WHAT YOU NEED TO DO: Should any entry hold a picture, omit that picture and copy the rest of the entry exactly.

☆ ☆ ☆ ☆ ☆ ☆ ☆

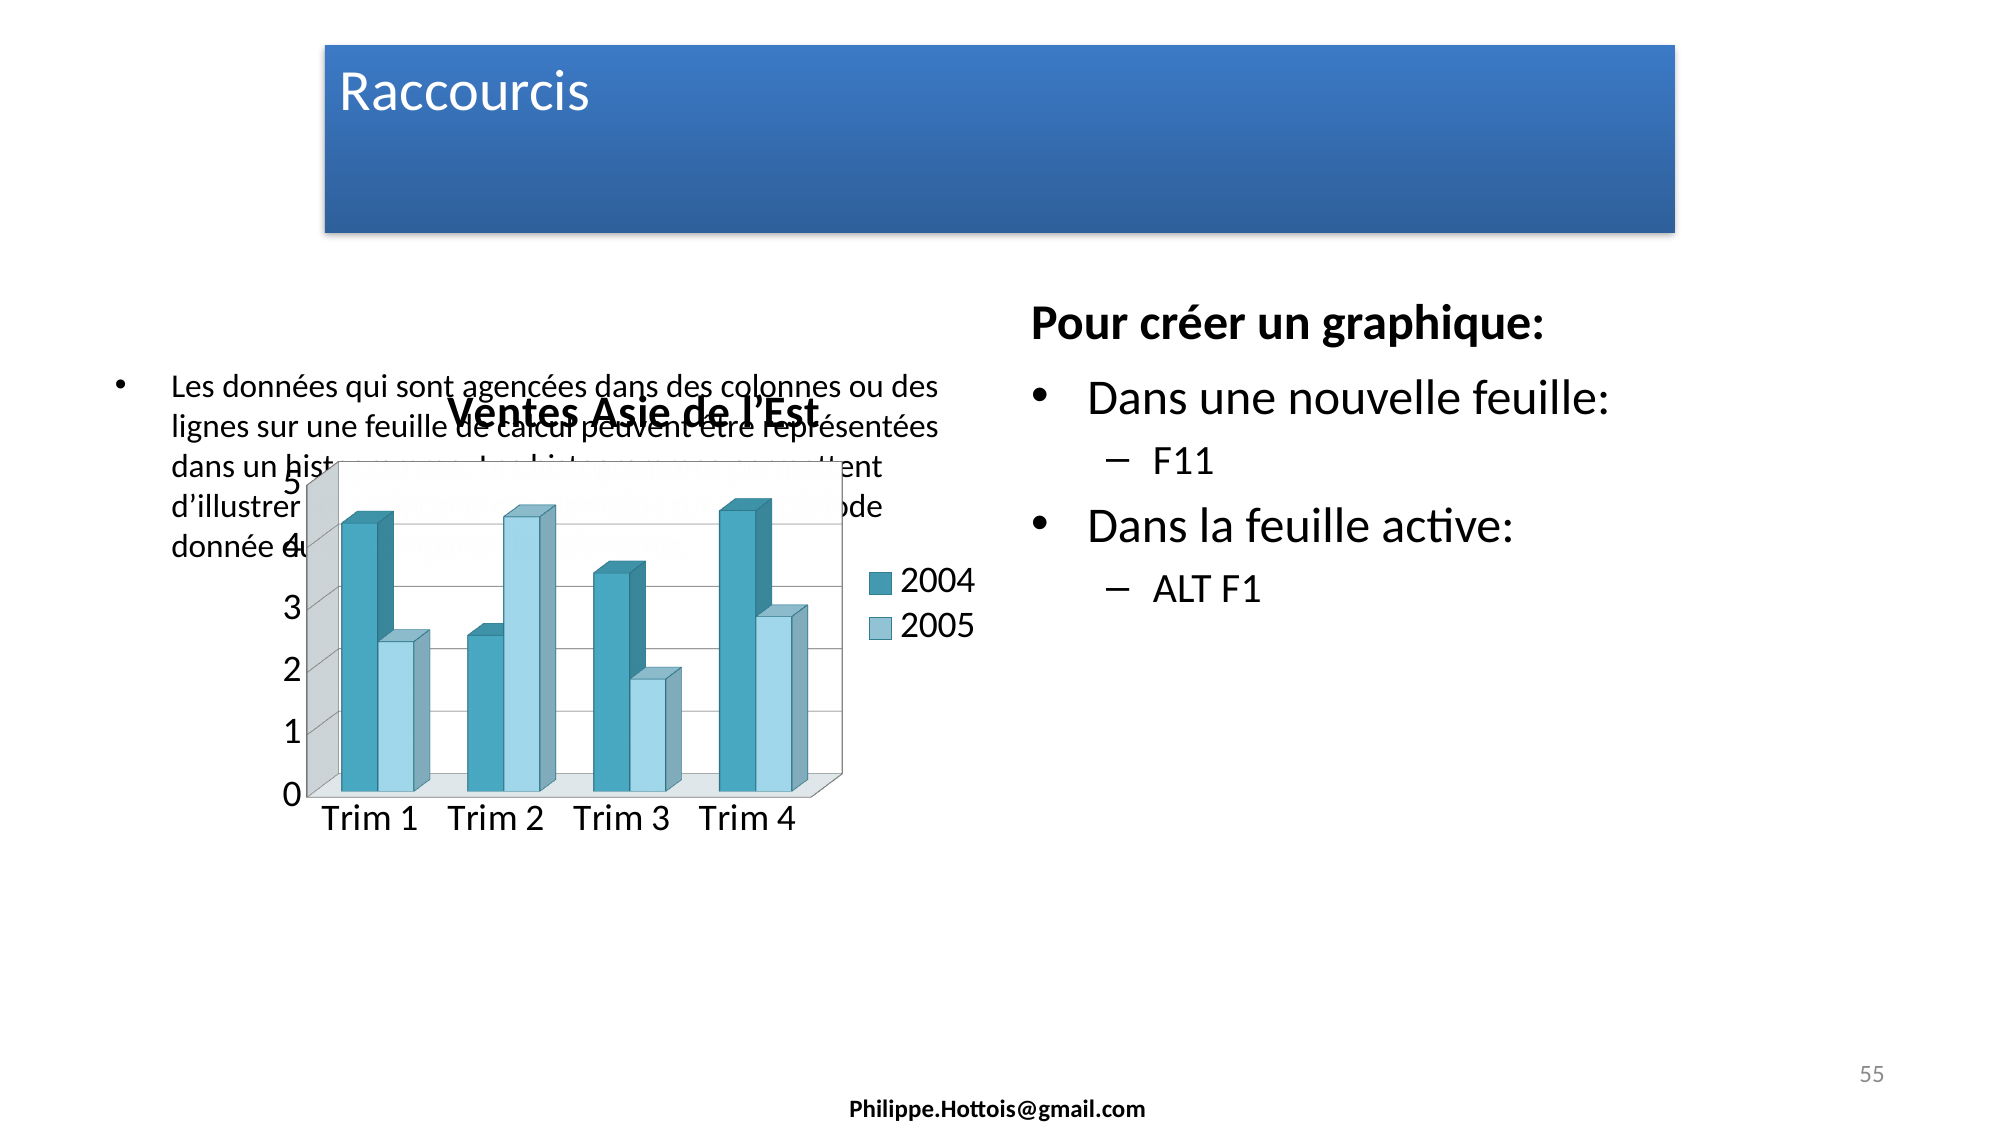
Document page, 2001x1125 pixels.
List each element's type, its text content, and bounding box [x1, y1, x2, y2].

list Dans une nouvelle feuille: F11 Dans la feuille active: ALT F1 [1015, 356, 1900, 1005]
list Les données qui sont agencées dans des colonnes ou des lignes sur une feuille de calcul peuvent être représentées dans un histogramme. Les histogrammes permettent d’illustrer les variations des données sur une période donnée ou de comparer des éléments. [99, 356, 984, 1005]
list Pour créer un graphique: [1015, 251, 1900, 356]
title Raccourcis [324, 45, 1675, 233]
chart [267, 361, 1001, 851]
slide_number 55 [1433, 1042, 1900, 1103]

☆ ☆ ☆ ☆ ☆ ☆ ☆

RESULT OF THE EXERCISE:
Document page, 2001x1125 pixels.
List each element's type, its text content, and bounding box [x1, y1, x2, y2].

list Dans une nouvelle feuille: F11 Dans la feuille active: ALT F1 [1015, 356, 1900, 1005]
list Les données qui sont agencées dans des colonnes ou des lignes sur une feuille de calcul peuvent être représentées dans un histogramme. Les histogrammes permettent d’illustrer les variations des données sur une période donnée ou de comparer des éléments. [99, 356, 984, 1005]
list Pour créer un graphique: [1015, 251, 1900, 356]
title Raccourcis [324, 45, 1675, 233]
chart [267, 361, 1001, 851]
slide_number 55 [1433, 1042, 1900, 1103]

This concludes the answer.